Semi-Supervised Eigenbasis Novelty Detection
- Created: Saturday, 01 June 2013
Recent discoveries in high-time-resolution radio astronomy data have focused attention on a new class of events. Fast transients are rare pulses of radio frequency energy lasting from microseconds to seconds that might be produced by a variety of exotic astrophysical phenomena. For example, X-ray bursts, neutron stars, and active galactic nuclei are all possible sources of short-duration, transient radio signals. It is difficult to anticipate where such signals might appear, and they are most commonly discovered through analysis of high-time-resolution data that had been collected for other purposes. Transients are often faint and difficult to detect, so improved detection algorithms can directly benefit the science yield of all such commensal monitoring.A new detection algorithm learns a low-dimensional linear manifold for describing the “normal” data. High reconstruction error indicates a novel signal that does not match the patterns of normal data. One unsupervised portion of the manifold model adapts its representation in response to recent data. A second supervised portion of the model is made of a basis trained in advance using labeled examples of RFI; this prevents false positives due to these events. For a linear model, an orthonormalization operation is used to combine these bases prior to the anomaly detection decision.

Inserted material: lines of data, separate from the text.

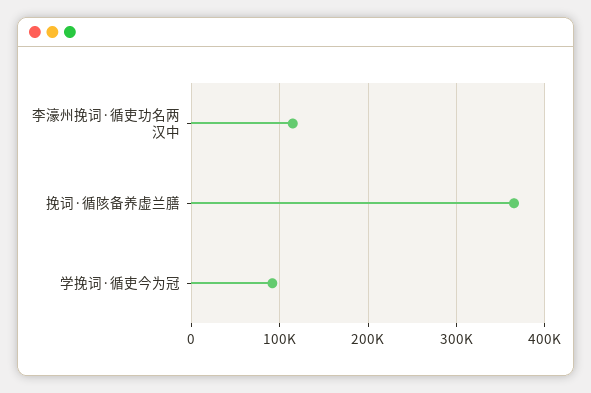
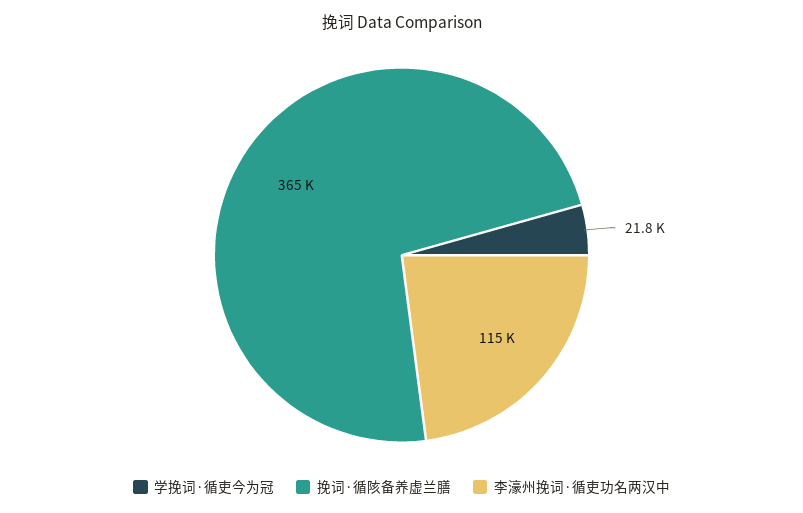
  {
    "李濠州挽词·循吏功名两汉中": 115000,
    "挽词·循陔备养虚兰膳": 365000,
-   "学挽词·循吏今为冠": 90000
+   "学挽词·循吏今为冠": 21800
  }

Another novel aspect of the approach lies in combining basis vectors learned in an unsupervised, online fashion from the data stream with supervised basis vectors learned in advance from known examples of false alarms. Adaptive, data-driven detection is achieved that is also informed by existing domain knowledge about signals that may be statistically anomalous, but are not interesting and should therefore be ignored.
The method was evaluated using data from the Parkes Multibeam Survey. This data set was originally collected to search for pulsars, which are astronomical sources that emit radio pulses at regular periods. However, several non-pulsar anomalies have recently been discovered in this dataset, making it a compelling test case. By explicitly filtering known false alarm patterns, the approach yields significantly better performance than current transient detection methods.